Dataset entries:
Segment Open

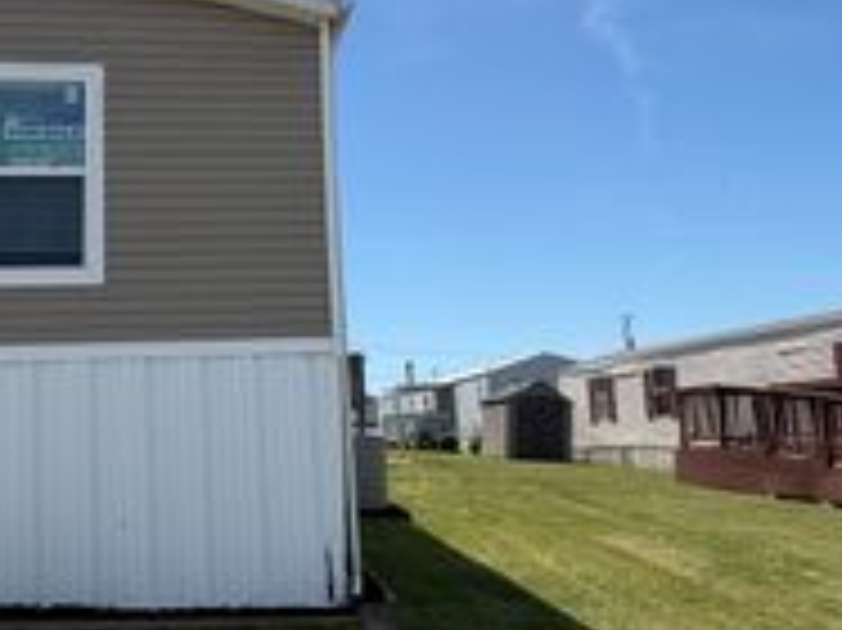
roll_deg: +2.8
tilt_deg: +9.5
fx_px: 972
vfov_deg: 35.9
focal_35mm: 40
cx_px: 335
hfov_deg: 46.6
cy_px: 284
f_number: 2.2
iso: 20
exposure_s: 1/888
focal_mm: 2.22
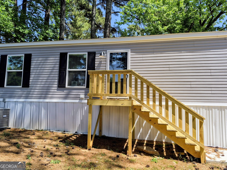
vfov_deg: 58.9
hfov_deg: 73.9
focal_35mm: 23
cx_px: 114
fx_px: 151
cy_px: 85
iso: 80
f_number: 1.8
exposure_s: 1/2504
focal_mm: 5.4
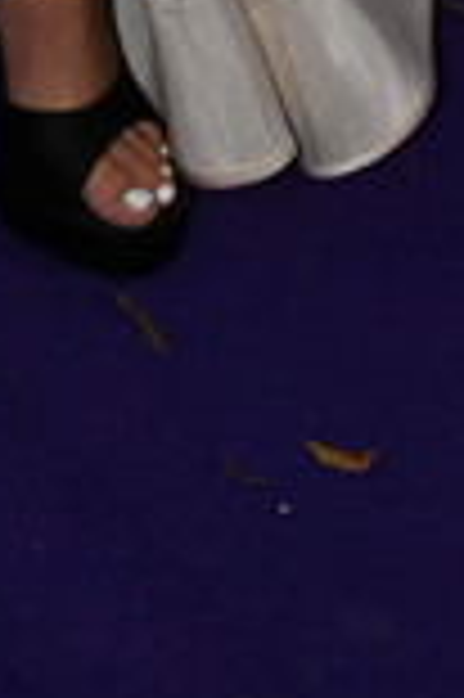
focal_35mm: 203
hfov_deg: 6.7
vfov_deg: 8.3
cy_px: -1479
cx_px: -23
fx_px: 3940
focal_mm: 30.5
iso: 3200
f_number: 5.6
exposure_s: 1/125
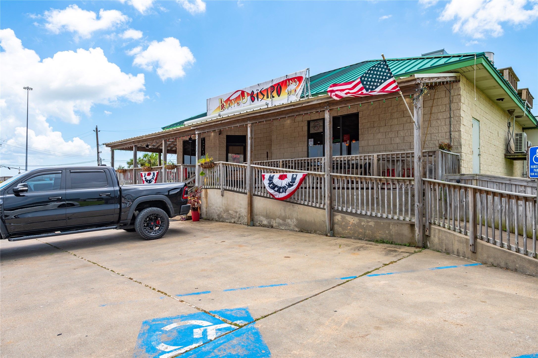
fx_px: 329
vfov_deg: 57.1
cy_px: 179
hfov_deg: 78.6
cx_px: 269
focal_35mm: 22
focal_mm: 22
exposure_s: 1/125
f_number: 11
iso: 125
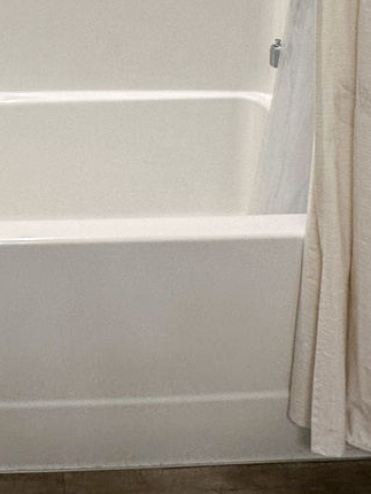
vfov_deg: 31.9
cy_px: -97
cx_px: 21
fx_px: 714
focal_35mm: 50
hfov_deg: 27.8
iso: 125
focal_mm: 2.22
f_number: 2.2
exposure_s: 1/120
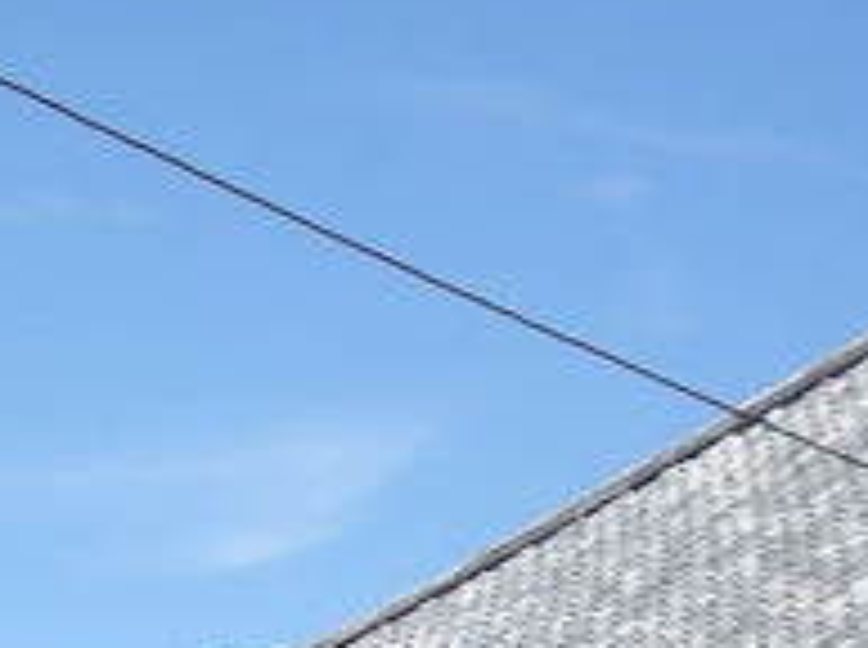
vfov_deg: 9.8
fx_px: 3704
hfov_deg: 13.2
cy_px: 853
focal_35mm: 148
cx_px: 807
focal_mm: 5.7
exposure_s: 1/248
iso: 64
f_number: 5.7
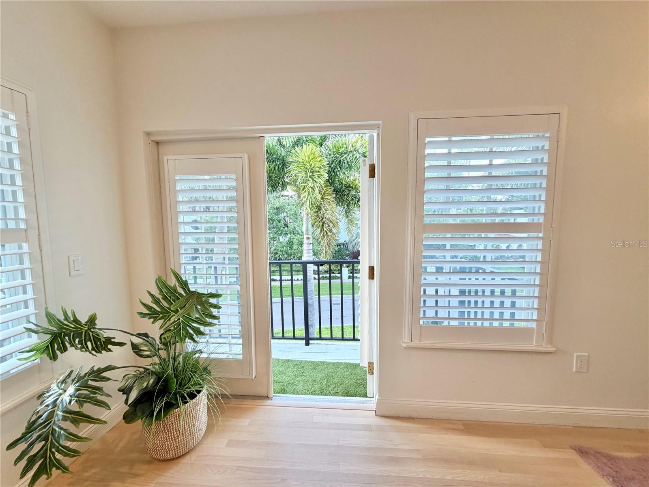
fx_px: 262
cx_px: 324
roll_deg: +0.4
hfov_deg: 102.1
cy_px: 244
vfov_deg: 85.7
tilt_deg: -5.3
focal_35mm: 14
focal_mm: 2.22
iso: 160
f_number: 2.2
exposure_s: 1/120
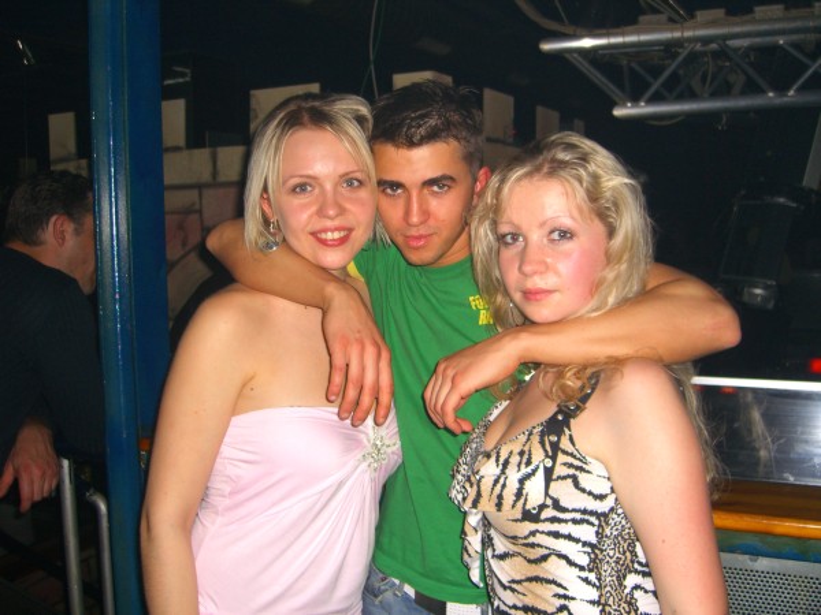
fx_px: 901
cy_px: 308
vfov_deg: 37.7
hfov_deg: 49.0
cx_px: 410
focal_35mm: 38
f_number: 2.8
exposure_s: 1/60
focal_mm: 7.9
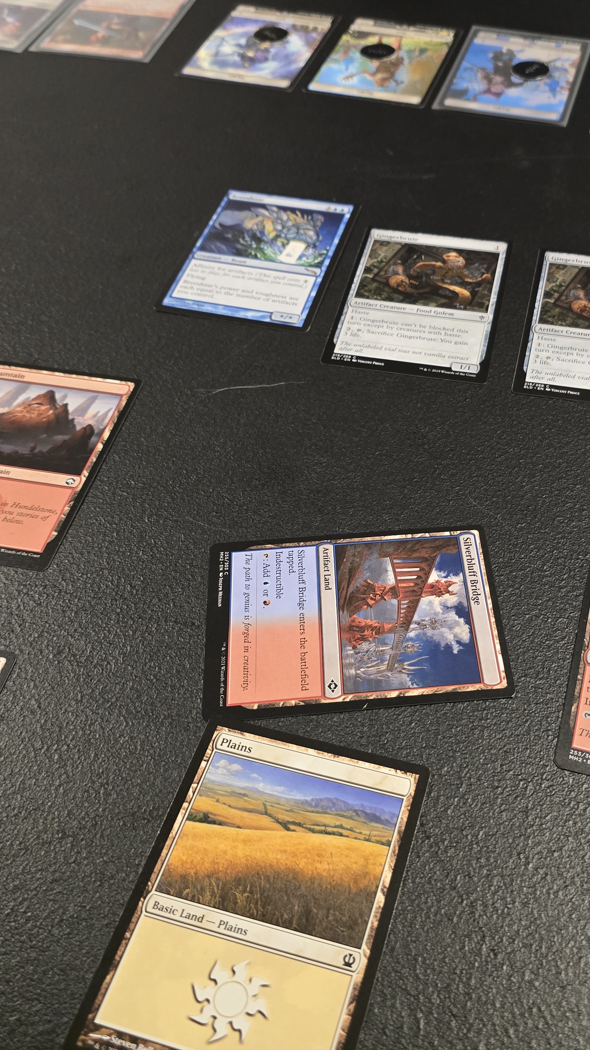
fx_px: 946
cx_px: 416
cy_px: 518
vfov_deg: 58.0
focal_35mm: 34
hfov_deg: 34.2
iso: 1000
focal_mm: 6.3
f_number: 1.7
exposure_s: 1/120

Segment Closed

Without any pictures, retype the records above exactly.

roll_deg: +2.8
tilt_deg: +9.5
fx_px: 972
vfov_deg: 35.9
focal_35mm: 40
cx_px: 335
hfov_deg: 46.6
cy_px: 284
f_number: 2.2
iso: 20
exposure_s: 1/888
focal_mm: 2.22
vfov_deg: 58.9
hfov_deg: 73.9
focal_35mm: 23
cx_px: 114
fx_px: 151
cy_px: 85
iso: 80
f_number: 1.8
exposure_s: 1/2504
focal_mm: 5.4
focal_35mm: 203
hfov_deg: 6.7
vfov_deg: 8.3
cy_px: -1479
cx_px: -23
fx_px: 3940
focal_mm: 30.5
iso: 3200
f_number: 5.6
exposure_s: 1/125
fx_px: 329
vfov_deg: 57.1
cy_px: 179
hfov_deg: 78.6
cx_px: 269
focal_35mm: 22
focal_mm: 22
exposure_s: 1/125
f_number: 11
iso: 125
vfov_deg: 31.9
cy_px: -97
cx_px: 21
fx_px: 714
focal_35mm: 50
hfov_deg: 27.8
iso: 125
focal_mm: 2.22
f_number: 2.2
exposure_s: 1/120
vfov_deg: 9.8
fx_px: 3704
hfov_deg: 13.2
cy_px: 853
focal_35mm: 148
cx_px: 807
focal_mm: 5.7
exposure_s: 1/248
iso: 64
f_number: 5.7
fx_px: 262
cx_px: 324
roll_deg: +0.4
hfov_deg: 102.1
cy_px: 244
vfov_deg: 85.7
tilt_deg: -5.3
focal_35mm: 14
focal_mm: 2.22
iso: 160
f_number: 2.2
exposure_s: 1/120
fx_px: 901
cy_px: 308
vfov_deg: 37.7
hfov_deg: 49.0
cx_px: 410
focal_35mm: 38
f_number: 2.8
exposure_s: 1/60
focal_mm: 7.9
fx_px: 946
cx_px: 416
cy_px: 518
vfov_deg: 58.0
focal_35mm: 34
hfov_deg: 34.2
iso: 1000
focal_mm: 6.3
f_number: 1.7
exposure_s: 1/120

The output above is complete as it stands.